她沒錢沒勢,隻能身先士卒。身先士卒的不夠徹底,不夠覺悟。
所以鬼姑不喜歡她。
現在看著那個驕傲的青年在日本人麵前低頭哈腰,白玉一陣陣恍惚。
顧東來順利進入了醫院。在院子裡紮堆聊天的人裡,葉耀祖看見了他,招呼他過來,問道:“你自己來的?白冰呢?他不來陪床?”
“我不清楚,她不在家,說是家裡老人出了事。”
顧東來跟葉耀祖說道:“葉少,不行,我把科長帶到南郊的醫院去吧。”
葉耀祖擺擺手,“你個粗人知道個屁。他現在是大出血,動脈大出血,懂麼?能活著就很好了。輸血還得分什麼血型什麼的。
這玩意總共沒出現幾年呢,南郊那些蠢貨知道什麼。”
他壓低了聲音,“再說了,日本人免費治療,傻子才走呢。這是錢能換來的麼,蠢貨。”
顧東來沒有多說,跟著葉耀祖上了樓。
病房裡的鄭開奇還在沉睡,血漿還有兩包。
葉耀祖指著那血漿說道:“一般人這個年代想用血漿?門都沒有的。而且,不能亂輸血。算了,跟你說不明白。”
“輸錯了會怎麼樣?”
顧東來若有所思。
“會怎麼樣?會死!”葉耀祖嚇唬他,“今晚你盯好了啊。”他得窩在這裡,但不耽誤他睡覺。
顧東來目光炯炯,明白了齊多娣的顧慮。
在日本人的窩裡,鄭開奇的小命掌握在日本人手裡。
還是在將軍慘死,軍部的謀劃被破壞的前提下。
殺死一個人,隻需要讓醫生調換血漿包就可以。
顧東來嘴巴毒,那是性格問題,不是傻子。
事態緊急,誰知道哪一包血漿裡不是那種血型的血?
陸軍醫院的憲兵隊辦公室。
三笠將軍對三笠幼熙說道:“好了,你也聽醫生說了,病情已經穩定了,父親我還有很多軍務要辦,隨我回去吧。”
“你回去便是,我在這裡等著。”三笠幼熙拒絕回去。
三笠將軍輕怒,“胡鬨,按說他也救了櫻花小姐,但櫻花小姐早就回去休息,此時估計已經睡了。”

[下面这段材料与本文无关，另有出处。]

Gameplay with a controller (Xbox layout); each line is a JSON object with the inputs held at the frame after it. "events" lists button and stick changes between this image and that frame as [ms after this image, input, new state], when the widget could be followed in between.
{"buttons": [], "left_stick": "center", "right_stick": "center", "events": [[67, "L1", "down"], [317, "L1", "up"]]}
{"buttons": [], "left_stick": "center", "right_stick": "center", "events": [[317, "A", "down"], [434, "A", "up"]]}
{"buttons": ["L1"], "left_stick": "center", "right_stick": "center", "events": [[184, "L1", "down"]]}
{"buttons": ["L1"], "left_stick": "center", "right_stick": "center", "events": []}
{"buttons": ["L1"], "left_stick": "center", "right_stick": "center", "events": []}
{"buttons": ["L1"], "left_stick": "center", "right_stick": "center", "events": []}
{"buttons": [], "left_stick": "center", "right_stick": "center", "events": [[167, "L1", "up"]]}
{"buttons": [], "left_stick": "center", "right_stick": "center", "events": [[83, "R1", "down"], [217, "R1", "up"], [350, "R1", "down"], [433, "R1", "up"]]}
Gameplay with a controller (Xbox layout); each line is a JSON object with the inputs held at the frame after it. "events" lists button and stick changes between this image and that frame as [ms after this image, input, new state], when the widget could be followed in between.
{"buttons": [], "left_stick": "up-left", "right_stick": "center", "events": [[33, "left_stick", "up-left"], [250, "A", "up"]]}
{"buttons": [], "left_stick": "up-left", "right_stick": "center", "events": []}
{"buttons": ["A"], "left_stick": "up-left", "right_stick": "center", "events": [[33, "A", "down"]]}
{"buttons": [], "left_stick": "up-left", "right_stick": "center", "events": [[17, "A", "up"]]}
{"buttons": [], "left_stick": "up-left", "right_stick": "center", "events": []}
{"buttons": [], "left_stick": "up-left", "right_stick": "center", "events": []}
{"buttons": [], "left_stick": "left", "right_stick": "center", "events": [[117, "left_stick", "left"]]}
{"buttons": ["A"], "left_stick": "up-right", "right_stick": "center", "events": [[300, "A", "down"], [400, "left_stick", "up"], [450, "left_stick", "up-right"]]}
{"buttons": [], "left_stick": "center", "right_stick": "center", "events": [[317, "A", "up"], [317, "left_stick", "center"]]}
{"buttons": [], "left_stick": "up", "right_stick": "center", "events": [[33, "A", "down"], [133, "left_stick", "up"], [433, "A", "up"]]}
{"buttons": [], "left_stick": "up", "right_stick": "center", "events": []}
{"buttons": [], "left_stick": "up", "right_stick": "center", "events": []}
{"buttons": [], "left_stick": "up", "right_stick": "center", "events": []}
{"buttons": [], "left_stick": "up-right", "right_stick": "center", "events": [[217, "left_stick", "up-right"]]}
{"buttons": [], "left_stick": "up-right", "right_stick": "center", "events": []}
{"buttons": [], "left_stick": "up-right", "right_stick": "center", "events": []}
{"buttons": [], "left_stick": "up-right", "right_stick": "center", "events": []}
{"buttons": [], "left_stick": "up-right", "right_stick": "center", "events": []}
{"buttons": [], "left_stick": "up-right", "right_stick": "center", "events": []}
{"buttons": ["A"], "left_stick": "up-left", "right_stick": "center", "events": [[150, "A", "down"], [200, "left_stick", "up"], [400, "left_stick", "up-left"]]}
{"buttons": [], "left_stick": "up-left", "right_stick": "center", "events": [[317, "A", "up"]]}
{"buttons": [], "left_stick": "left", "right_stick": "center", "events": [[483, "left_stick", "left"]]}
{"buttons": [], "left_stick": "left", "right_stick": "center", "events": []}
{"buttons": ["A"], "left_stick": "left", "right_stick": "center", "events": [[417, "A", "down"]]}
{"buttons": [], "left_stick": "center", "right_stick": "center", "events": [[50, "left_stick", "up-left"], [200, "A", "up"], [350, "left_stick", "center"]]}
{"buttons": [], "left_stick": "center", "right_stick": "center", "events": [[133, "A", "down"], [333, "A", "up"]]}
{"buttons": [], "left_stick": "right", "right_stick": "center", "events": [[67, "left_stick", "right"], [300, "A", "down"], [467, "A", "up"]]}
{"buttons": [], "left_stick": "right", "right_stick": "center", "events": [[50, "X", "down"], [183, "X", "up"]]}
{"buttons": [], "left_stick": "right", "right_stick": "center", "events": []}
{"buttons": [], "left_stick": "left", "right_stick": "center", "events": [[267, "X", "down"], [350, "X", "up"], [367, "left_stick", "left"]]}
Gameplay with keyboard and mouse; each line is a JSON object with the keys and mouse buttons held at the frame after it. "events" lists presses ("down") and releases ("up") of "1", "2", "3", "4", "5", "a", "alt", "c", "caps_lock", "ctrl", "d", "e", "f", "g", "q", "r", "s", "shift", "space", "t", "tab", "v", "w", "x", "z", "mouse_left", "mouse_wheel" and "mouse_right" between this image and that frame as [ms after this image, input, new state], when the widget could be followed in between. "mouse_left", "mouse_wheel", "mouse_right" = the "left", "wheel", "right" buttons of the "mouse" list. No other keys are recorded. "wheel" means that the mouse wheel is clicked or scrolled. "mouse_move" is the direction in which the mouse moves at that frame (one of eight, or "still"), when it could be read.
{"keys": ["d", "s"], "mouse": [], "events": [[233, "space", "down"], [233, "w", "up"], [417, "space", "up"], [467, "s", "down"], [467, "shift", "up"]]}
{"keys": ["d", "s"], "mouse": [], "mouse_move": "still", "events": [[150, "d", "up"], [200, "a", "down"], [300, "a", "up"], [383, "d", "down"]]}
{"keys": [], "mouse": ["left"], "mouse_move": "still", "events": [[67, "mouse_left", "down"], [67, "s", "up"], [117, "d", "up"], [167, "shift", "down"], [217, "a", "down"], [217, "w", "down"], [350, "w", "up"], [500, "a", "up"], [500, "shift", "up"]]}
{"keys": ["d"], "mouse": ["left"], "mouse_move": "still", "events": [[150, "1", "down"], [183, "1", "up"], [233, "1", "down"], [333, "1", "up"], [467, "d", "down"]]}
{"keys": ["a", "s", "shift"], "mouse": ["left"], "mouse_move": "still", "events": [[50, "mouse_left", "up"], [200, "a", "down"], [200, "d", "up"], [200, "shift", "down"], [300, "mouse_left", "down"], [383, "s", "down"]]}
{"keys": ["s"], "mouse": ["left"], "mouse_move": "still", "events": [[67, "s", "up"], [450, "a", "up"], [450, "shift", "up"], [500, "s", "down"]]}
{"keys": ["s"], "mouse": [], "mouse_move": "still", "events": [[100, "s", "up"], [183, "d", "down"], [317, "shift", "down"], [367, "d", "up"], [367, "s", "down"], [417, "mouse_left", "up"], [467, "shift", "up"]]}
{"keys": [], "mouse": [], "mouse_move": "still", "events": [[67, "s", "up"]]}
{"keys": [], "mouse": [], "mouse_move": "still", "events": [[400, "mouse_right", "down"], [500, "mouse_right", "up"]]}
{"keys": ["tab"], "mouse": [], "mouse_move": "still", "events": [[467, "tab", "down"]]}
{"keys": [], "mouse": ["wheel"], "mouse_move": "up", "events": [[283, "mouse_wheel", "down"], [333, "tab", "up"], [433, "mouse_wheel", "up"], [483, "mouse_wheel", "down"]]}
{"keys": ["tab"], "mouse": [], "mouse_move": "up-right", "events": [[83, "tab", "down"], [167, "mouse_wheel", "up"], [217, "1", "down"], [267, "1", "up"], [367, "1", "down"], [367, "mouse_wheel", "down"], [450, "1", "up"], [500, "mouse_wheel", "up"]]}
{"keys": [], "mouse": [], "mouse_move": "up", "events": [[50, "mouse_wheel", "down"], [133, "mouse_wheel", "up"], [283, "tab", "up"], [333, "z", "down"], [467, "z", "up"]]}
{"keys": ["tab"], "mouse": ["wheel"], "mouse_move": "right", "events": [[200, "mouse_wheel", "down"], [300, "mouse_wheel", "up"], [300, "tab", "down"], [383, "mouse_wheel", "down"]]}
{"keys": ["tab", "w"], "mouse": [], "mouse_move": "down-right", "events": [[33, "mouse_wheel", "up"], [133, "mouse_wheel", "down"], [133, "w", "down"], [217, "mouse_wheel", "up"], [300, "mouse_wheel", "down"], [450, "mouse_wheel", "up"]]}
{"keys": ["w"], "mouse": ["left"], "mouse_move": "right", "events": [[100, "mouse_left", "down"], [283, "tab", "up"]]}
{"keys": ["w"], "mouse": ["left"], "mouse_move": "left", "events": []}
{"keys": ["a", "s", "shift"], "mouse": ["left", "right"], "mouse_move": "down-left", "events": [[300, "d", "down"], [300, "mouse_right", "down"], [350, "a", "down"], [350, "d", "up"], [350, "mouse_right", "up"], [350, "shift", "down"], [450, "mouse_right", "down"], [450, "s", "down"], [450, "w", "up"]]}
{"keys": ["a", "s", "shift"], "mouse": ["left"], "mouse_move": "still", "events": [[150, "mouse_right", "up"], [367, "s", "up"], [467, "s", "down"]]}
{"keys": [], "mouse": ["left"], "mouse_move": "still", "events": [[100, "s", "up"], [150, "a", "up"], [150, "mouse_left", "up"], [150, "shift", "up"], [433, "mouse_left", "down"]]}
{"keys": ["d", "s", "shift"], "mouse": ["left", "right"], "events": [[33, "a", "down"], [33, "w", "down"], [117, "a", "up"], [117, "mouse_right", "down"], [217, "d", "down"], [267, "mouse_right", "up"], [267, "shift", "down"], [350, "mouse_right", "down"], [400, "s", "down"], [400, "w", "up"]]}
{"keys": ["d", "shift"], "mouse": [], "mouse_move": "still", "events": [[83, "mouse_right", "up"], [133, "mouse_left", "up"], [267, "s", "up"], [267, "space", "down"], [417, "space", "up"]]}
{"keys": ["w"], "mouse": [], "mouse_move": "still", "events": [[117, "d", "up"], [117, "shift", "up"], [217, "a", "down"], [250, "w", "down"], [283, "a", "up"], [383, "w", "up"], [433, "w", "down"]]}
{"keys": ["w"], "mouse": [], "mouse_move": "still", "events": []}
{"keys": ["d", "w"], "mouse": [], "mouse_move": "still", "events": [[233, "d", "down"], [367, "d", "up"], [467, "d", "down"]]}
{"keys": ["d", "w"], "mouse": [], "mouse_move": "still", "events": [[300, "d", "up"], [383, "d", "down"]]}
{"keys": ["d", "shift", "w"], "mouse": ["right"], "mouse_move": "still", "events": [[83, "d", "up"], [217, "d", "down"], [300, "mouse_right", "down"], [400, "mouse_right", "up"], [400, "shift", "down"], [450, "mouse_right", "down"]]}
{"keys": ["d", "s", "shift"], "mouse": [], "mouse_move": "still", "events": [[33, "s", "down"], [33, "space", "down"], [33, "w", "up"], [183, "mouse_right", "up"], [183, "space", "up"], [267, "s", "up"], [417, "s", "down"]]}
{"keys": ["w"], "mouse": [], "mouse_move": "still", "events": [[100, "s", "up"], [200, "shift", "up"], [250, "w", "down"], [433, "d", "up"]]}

“我沒有櫻花小姐那麼薄情。”三笠幼熙反唇相譏,“也沒有你那麼忙。我隻知道,我第一次遇到這麼危險的境地,是他救了我。”
“他是中國人。”三笠沒好氣道。
“中國人趁機害我們都來不及。他救我,更是難能可貴。”
兩人越來越嗆,一旁的高木總參說道:“三笠小姐,按照院長的說法,他今晚情況穩定,隻要血漿供應及時,明天就能醒來。
我正好這裡有公務,我建議你回去休息,明天一大早,或許,你們就能對話了。”
“誰稀罕跟他對話。”
三笠幼熙有些扭捏,卻也不再堅持。
“那麼,鄭開奇,就拜托你了。”
三笠將軍帶著女兒臨走前,給了高木總參一個眼神。
高木總參心領神會。
這一次,他與將軍的意圖出奇的一致。
大場東溟死了,固然是悲傷的,最重要的一點是,他借機打壓特高課德川雄男的時機就這樣被鄭開奇破壞。
他氣的恨不得把鄭開奇打成篩子。
加上那個玩弄戲耍他的火目也算是半個鄭開奇的人。
新仇舊恨,一起報。
本來三笠將軍因為鄭開奇間接救下了德川雄男,會大為嘉獎。
結果自己女兒竟然瞎眼一樣看向了泥腿子一樣的他!
哪怕是朦朧的好感,也不行。
中國有句老話,叫好白菜都讓豬——
呸呸呸,不能這樣想。
反正三笠將軍怒了。
他該死。
高木總參不動聲色,晚些時候找了內科的主要負責醫生,簡單聊了天,醫生就答應給鄭開奇注射的血漿中,加入其他一些東西。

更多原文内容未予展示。